Task material
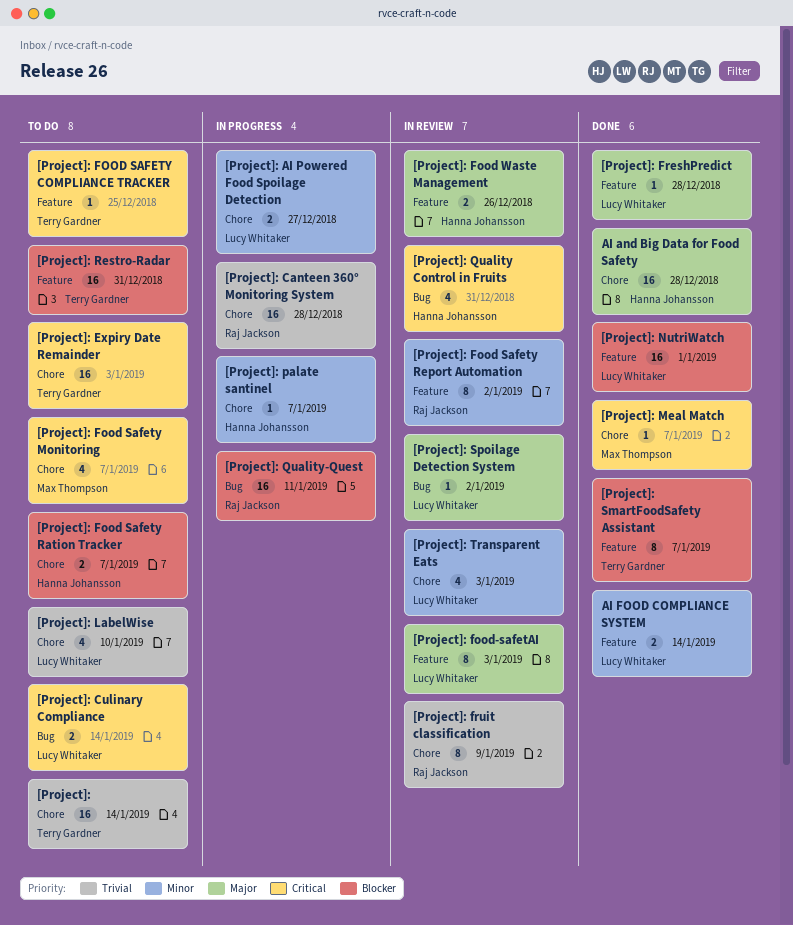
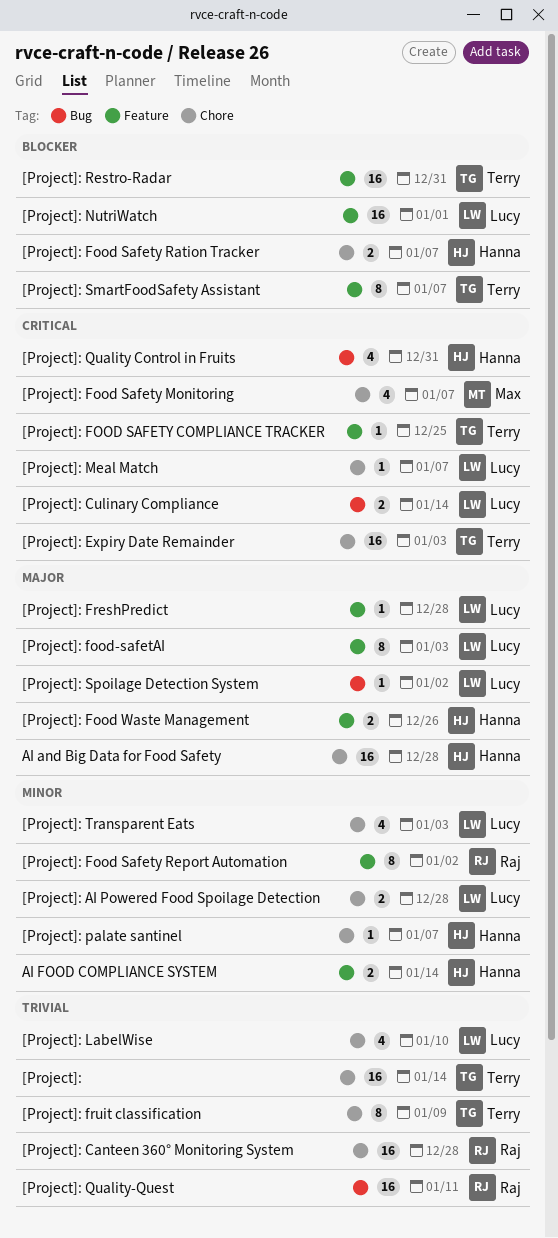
[Project]: AI Powered Food Spoilage Detection, due: Dec 27 -> Dec 28
[Project]: fruit classification, owner: Raj Jackson -> Terry Gardner
[Project]: Meal Match, owner: Max Thompson -> Lucy Whitaker
[Project]: Quality-Quest, priority: Blocker -> Trivial
AI FOOD COMPLIANCE SYSTEM, owner: Lucy Whitaker -> Hanna Johansson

Description of the task
Only lines with the word "Whitaker" are needed. Copy them from the preceding records.

Answer below
[Project]: Meal Match, owner: Max Thompson -> Lucy Whitaker
AI FOOD COMPLIANCE SYSTEM, owner: Lucy Whitaker -> Hanna Johansson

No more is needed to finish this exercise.